§ DATA EXCERPTS:
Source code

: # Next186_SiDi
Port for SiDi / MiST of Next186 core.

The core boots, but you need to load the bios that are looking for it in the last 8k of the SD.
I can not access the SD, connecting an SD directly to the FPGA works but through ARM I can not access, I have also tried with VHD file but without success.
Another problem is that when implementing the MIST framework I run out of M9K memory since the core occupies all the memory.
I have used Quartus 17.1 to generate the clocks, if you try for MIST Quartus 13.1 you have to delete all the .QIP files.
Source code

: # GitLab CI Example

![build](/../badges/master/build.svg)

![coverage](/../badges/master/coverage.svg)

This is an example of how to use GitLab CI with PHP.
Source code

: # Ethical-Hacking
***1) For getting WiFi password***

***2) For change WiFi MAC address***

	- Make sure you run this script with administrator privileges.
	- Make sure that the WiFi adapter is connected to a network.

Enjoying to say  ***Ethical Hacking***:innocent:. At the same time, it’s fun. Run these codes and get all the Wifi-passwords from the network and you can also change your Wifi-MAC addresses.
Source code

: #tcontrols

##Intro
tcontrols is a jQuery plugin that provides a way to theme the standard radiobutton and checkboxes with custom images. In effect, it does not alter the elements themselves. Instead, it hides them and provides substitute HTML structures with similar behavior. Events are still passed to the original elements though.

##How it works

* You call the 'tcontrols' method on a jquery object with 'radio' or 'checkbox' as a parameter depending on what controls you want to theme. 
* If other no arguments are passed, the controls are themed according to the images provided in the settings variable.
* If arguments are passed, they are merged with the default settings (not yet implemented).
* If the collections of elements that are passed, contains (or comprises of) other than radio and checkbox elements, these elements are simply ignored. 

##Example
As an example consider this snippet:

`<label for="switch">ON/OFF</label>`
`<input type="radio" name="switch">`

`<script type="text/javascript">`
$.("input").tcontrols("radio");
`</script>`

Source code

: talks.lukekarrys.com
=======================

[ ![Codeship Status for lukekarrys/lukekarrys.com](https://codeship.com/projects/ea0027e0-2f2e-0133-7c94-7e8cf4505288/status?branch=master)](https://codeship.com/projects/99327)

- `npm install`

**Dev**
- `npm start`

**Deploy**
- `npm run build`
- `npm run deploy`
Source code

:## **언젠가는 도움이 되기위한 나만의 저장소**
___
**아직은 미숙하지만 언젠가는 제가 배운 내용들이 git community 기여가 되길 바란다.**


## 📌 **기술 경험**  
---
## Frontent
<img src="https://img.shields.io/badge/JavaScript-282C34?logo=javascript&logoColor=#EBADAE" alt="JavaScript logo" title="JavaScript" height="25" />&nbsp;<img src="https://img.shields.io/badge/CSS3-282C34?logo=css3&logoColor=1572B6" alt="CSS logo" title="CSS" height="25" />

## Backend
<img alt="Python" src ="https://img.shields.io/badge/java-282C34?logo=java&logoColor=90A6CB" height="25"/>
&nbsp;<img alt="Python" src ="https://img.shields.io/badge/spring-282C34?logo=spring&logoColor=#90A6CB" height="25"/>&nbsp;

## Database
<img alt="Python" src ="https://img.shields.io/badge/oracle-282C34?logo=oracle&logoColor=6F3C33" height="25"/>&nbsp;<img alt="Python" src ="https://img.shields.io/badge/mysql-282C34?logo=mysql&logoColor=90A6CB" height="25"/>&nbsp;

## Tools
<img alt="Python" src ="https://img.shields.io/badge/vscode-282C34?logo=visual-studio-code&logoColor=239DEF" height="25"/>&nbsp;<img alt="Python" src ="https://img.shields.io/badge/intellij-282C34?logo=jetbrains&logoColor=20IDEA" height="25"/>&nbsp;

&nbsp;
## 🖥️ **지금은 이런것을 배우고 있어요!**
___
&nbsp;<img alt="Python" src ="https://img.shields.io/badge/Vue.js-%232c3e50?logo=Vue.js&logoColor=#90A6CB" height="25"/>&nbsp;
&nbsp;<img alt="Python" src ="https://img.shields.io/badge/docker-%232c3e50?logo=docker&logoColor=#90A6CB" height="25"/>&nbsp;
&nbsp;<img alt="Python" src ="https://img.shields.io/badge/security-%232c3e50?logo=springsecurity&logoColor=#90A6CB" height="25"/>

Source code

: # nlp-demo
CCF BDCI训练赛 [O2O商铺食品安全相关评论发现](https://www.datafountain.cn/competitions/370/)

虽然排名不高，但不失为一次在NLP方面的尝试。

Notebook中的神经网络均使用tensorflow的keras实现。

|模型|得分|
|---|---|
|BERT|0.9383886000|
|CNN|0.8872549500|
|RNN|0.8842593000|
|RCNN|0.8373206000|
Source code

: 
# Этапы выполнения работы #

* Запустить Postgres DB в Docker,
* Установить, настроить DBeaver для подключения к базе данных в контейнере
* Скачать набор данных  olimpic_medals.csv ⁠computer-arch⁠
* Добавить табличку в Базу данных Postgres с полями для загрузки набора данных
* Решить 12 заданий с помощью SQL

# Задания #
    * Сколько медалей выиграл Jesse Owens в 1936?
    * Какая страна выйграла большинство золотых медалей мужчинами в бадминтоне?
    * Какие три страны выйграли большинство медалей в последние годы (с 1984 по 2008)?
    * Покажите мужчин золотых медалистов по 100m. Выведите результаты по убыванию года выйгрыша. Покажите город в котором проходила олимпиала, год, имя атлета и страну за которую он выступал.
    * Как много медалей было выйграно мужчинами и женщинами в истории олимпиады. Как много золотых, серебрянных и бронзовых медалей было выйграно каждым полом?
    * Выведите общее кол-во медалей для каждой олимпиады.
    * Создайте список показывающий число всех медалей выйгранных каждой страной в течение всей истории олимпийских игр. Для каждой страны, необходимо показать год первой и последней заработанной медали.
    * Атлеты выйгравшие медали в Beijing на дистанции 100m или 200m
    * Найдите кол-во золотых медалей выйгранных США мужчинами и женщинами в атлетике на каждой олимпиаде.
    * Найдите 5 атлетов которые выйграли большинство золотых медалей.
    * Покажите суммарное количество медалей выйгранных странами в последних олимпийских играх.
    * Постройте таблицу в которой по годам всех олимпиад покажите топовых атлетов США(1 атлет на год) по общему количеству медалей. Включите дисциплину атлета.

§ YOUR TASK:
Reproduce the records above with every character intact.

§ RESPONSE FOR THIS EXERCISE:
Source code

: # Next186_SiDi
Port for SiDi / MiST of Next186 core.

The core boots, but you need to load the bios that are looking for it in the last 8k of the SD.
I can not access the SD, connecting an SD directly to the FPGA works but through ARM I can not access, I have also tried with VHD file but without success.
Another problem is that when implementing the MIST framework I run out of M9K memory since the core occupies all the memory.
I have used Quartus 17.1 to generate the clocks, if you try for MIST Quartus 13.1 you have to delete all the .QIP files.
Source code

: # GitLab CI Example

![build](/../badges/master/build.svg)

![coverage](/../badges/master/coverage.svg)

This is an example of how to use GitLab CI with PHP.
Source code

: # Ethical-Hacking
***1) For getting WiFi password***

***2) For change WiFi MAC address***

	- Make sure you run this script with administrator privileges.
	- Make sure that the WiFi adapter is connected to a network.

Enjoying to say  ***Ethical Hacking***:innocent:. At the same time, it’s fun. Run these codes and get all the Wifi-passwords from the network and you can also change your Wifi-MAC addresses.
Source code

: #tcontrols

##Intro
tcontrols is a jQuery plugin that provides a way to theme the standard radiobutton and checkboxes with custom images. In effect, it does not alter the elements themselves. Instead, it hides them and provides substitute HTML structures with similar behavior. Events are still passed to the original elements though.

##How it works

* You call the 'tcontrols' method on a jquery object with 'radio' or 'checkbox' as a parameter depending on what controls you want to theme. 
* If other no arguments are passed, the controls are themed according to the images provided in the settings variable.
* If arguments are passed, they are merged with the default settings (not yet implemented).
* If the collections of elements that are passed, contains (or comprises of) other than radio and checkbox elements, these elements are simply ignored. 

##Example
As an example consider this snippet:

`<label for="switch">ON/OFF</label>`
`<input type="radio" name="switch">`

`<script type="text/javascript">`
$.("input").tcontrols("radio");
`</script>`

Source code

: talks.lukekarrys.com
=======================

[ ![Codeship Status for lukekarrys/lukekarrys.com](https://codeship.com/projects/ea0027e0-2f2e-0133-7c94-7e8cf4505288/status?branch=master)](https://codeship.com/projects/99327)

- `npm install`

**Dev**
- `npm start`

**Deploy**
- `npm run build`
- `npm run deploy`
Source code

:## **언젠가는 도움이 되기위한 나만의 저장소**
___
**아직은 미숙하지만 언젠가는 제가 배운 내용들이 git community 기여가 되길 바란다.**


## 📌 **기술 경험**  
---
## Frontent
<img src="https://img.shields.io/badge/JavaScript-282C34?logo=javascript&logoColor=#EBADAE" alt="JavaScript logo" title="JavaScript" height="25" />&nbsp;<img src="https://img.shields.io/badge/CSS3-282C34?logo=css3&logoColor=1572B6" alt="CSS logo" title="CSS" height="25" />

## Backend
<img alt="Python" src ="https://img.shields.io/badge/java-282C34?logo=java&logoColor=90A6CB" height="25"/>
&nbsp;<img alt="Python" src ="https://img.shields.io/badge/spring-282C34?logo=spring&logoColor=#90A6CB" height="25"/>&nbsp;

## Database
<img alt="Python" src ="https://img.shields.io/badge/oracle-282C34?logo=oracle&logoColor=6F3C33" height="25"/>&nbsp;<img alt="Python" src ="https://img.shields.io/badge/mysql-282C34?logo=mysql&logoColor=90A6CB" height="25"/>&nbsp;

## Tools
<img alt="Python" src ="https://img.shields.io/badge/vscode-282C34?logo=visual-studio-code&logoColor=239DEF" height="25"/>&nbsp;<img alt="Python" src ="https://img.shields.io/badge/intellij-282C34?logo=jetbrains&logoColor=20IDEA" height="25"/>&nbsp;

&nbsp;
## 🖥️ **지금은 이런것을 배우고 있어요!**
___
&nbsp;<img alt="Python" src ="https://img.shields.io/badge/Vue.js-%232c3e50?logo=Vue.js&logoColor=#90A6CB" height="25"/>&nbsp;
&nbsp;<img alt="Python" src ="https://img.shields.io/badge/docker-%232c3e50?logo=docker&logoColor=#90A6CB" height="25"/>&nbsp;
&nbsp;<img alt="Python" src ="https://img.shields.io/badge/security-%232c3e50?logo=springsecurity&logoColor=#90A6CB" height="25"/>

Source code

: # nlp-demo
CCF BDCI训练赛 [O2O商铺食品安全相关评论发现](https://www.datafountain.cn/competitions/370/)

虽然排名不高，但不失为一次在NLP方面的尝试。

Notebook中的神经网络均使用tensorflow的keras实现。

|模型|得分|
|---|---|
|BERT|0.9383886000|
|CNN|0.8872549500|
|RNN|0.8842593000|
|RCNN|0.8373206000|
Source code

: 
# Этапы выполнения работы #

* Запустить Postgres DB в Docker,
* Установить, настроить DBeaver для подключения к базе данных в контейнере
* Скачать набор данных  olimpic_medals.csv ⁠computer-arch⁠
* Добавить табличку в Базу данных Postgres с полями для загрузки набора данных
* Решить 12 заданий с помощью SQL

# Задания #
    * Сколько медалей выиграл Jesse Owens в 1936?
    * Какая страна выйграла большинство золотых медалей мужчинами в бадминтоне?
    * Какие три страны выйграли большинство медалей в последние годы (с 1984 по 2008)?
    * Покажите мужчин золотых медалистов по 100m. Выведите результаты по убыванию года выйгрыша. Покажите город в котором проходила олимпиала, год, имя атлета и страну за которую он выступал.
    * Как много медалей было выйграно мужчинами и женщинами в истории олимпиады. Как много золотых, серебрянных и бронзовых медалей было выйграно каждым полом?
    * Выведите общее кол-во медалей для каждой олимпиады.
    * Создайте список показывающий число всех медалей выйгранных каждой страной в течение всей истории олимпийских игр. Для каждой страны, необходимо показать год первой и последней заработанной медали.
    * Атлеты выйгравшие медали в Beijing на дистанции 100m или 200m
    * Найдите кол-во золотых медалей выйгранных США мужчинами и женщинами в атлетике на каждой олимпиаде.
    * Найдите 5 атлетов которые выйграли большинство золотых медалей.
    * Покажите суммарное количество медалей выйгранных странами в последних олимпийских играх.
    * Постройте таблицу в которой по годам всех олимпиад покажите топовых атлетов США(1 атлет на год) по общему количеству медалей. Включите дисциплину атлета.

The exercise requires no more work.